___ Texto exibido

Comando: a insurreição deve ter um comando político que deve dar unidade e direção política ao movimento; um comando militar para direcionar as forças sublevadas; e por fim, um comando supremo cujo caráter é político-militar que subordina os comandos anteriores e “que dá unidade política e direção militar a todo o movimento no seu caminho revolucionário”.

Capítulo 5 – O POVO EM ARMAS – GUERRA POPULAR

O autor aborda a análise de Carl Von Clausewitz na teoria de armar o povo para enfrentar o inimigo invasor. Clausewitz formula cinco condições para o sucesso de uma guerra com o povo armado. 1) A guerra deve ser drenada para o interior do país, porque assim o soldado-cidadão que conhece seu próprio território pode se locomover, esconder e descansar sem ficar vulnerável ou dependente do exército regular. 2) O tipo de guerra adequado ao povo armado é de desgaste, de manobra, não apresentando frente fixa para que o inimigo consiga cercá-lo e aniquilá-lo. Deve vencer o inimigo pelo cansaço e não buscar a vitória num único combate. Deve atacá-lo nas suas linhas de provisões e não no grosso ou na parte mais forte do exército inimigo. 3) A guerra deve abraçar extensão considerável do território com o intuito de impedir que o inimigo o combate em uma frente única. Deve se espalhar no terreno obrigando o exército inimigo a penetrar no território dividido em várias frentes, enfraquecendo suas forças e debilitando sua capacidade de fogo. 4) As medidas tomadas devem corresponder ao caráter nacional. A guerra deve ser para a defesa do povo, da identidade cultural e moral da nação. 5) As características geográficas do país devem servir de teatro das operações. Quanto mais acidentado e grande for o território, maiores as chances de defendê-lo. Clausewitz defende que “o armamento do povo não é uma estratégia, mas sempre funciona como tropa auxiliar do exército regular”. Sua função é desgastar o inimigo.

GUERRA MAOÍSTA

Capítulo 6 – GUERRILHA E REVOLUÇÃO

A guerrilha pode ser utilizada por uma política tanto revolucionária quanto reacionária. É sempre a definição política que caracterizará a guerrilha e não o contrário. Não é a tática que define o tipo de guerra, mas a política que a comanda.
Florestan Fernandes defende que o Estado se desenvolve a partir de uma de suas estruturas burocráticas: as Forças Armadas. Ou seja, defende que o Estado se desenvolve a partir da guerrilha. Fernandes defende que o guerrilheiro ainda não é político. Pierre discorda. Ele defende o nascimento do homem político como guerrilheiro e discorda da idéia de que do guerrilheiro nasceu o político. Fernandes “transformou a guerrilha, que é uma tática de guerra e que, como tal, pode ser instrumento da ação revolucionária, em princípio estratégico e fundamento político da revolução”.
O autor cita Carl Schmitt que define quatro características que definem a singularidade do guerrilheiro: a irregularidade, a mobilidade, o intenso compromisso político e o caráter telúrico. “A guerra revolucionário não combate apenas o exército e o domínio político da classe no poder, mas também a ordem jurídica que fundamenta e dá-lhe suporte”.

______
___ Material fornecido

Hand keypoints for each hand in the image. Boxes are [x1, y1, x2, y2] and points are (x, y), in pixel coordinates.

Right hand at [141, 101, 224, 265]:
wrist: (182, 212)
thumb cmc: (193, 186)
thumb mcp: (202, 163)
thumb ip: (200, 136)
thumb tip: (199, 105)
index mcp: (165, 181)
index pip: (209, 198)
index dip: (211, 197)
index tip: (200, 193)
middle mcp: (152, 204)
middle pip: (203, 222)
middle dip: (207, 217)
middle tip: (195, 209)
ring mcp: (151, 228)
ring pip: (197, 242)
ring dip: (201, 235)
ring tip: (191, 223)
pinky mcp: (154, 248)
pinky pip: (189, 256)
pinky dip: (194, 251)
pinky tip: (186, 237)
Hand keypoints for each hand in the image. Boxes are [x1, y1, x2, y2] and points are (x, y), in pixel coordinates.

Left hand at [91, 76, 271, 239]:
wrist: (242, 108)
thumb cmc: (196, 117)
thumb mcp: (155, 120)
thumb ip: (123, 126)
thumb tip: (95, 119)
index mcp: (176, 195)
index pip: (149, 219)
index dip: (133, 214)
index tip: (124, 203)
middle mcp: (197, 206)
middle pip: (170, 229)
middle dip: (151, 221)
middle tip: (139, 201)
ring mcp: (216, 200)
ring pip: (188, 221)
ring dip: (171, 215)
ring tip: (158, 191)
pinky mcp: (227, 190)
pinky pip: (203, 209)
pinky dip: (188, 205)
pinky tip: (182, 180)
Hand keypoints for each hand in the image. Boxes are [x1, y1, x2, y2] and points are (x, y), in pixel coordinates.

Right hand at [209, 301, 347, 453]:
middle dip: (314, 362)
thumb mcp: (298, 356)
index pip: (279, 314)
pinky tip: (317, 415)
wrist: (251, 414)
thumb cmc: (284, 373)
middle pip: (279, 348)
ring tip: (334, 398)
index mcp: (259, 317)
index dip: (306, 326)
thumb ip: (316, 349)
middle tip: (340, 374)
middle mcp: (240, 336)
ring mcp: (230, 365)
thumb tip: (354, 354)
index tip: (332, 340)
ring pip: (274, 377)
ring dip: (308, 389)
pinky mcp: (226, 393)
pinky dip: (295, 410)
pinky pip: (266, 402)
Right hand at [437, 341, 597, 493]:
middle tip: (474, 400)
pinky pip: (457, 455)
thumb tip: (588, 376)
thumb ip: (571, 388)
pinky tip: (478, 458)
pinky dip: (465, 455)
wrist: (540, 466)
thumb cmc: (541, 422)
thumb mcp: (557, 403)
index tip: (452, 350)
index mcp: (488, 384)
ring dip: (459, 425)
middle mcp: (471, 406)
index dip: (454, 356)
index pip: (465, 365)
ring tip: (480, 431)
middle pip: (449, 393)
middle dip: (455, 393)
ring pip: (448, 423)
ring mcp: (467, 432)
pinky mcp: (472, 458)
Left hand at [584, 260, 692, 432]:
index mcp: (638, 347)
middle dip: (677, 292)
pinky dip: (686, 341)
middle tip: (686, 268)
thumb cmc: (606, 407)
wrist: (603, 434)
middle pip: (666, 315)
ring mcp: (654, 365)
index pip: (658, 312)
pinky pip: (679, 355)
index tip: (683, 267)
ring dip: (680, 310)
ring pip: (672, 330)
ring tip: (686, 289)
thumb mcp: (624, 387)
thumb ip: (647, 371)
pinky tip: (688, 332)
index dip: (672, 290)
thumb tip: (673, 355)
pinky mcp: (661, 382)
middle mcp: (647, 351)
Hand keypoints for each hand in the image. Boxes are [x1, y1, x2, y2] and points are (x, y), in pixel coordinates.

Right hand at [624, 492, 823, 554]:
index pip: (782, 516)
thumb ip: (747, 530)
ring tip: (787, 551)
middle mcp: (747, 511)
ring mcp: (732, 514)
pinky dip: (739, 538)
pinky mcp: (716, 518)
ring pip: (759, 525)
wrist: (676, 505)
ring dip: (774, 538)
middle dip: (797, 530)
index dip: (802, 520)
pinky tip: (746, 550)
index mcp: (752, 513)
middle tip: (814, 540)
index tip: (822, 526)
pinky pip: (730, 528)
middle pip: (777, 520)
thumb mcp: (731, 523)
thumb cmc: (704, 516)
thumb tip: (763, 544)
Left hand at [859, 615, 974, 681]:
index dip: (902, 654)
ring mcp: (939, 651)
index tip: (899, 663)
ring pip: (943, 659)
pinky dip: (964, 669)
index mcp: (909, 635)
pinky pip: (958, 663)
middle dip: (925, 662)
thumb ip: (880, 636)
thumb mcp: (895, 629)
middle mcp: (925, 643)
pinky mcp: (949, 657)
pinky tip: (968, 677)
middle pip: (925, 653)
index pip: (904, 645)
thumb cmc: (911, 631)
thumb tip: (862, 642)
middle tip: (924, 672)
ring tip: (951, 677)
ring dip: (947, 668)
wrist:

______

◆ Sua tarefa
Reescreva do texto sobre guerra e revolução tudo desde "A guerrilha pode" até "que a comanda.", substituindo "guerrilha" por "luta armada". Baseie-se somente no texto.

◆ Área de resposta
A luta armada pode ser utilizada por uma política tanto revolucionária quanto reacionária. É sempre a definição política que caracterizará a luta armada e não o contrário. Não é a tática que define o tipo de guerra, mas a política que a comanda.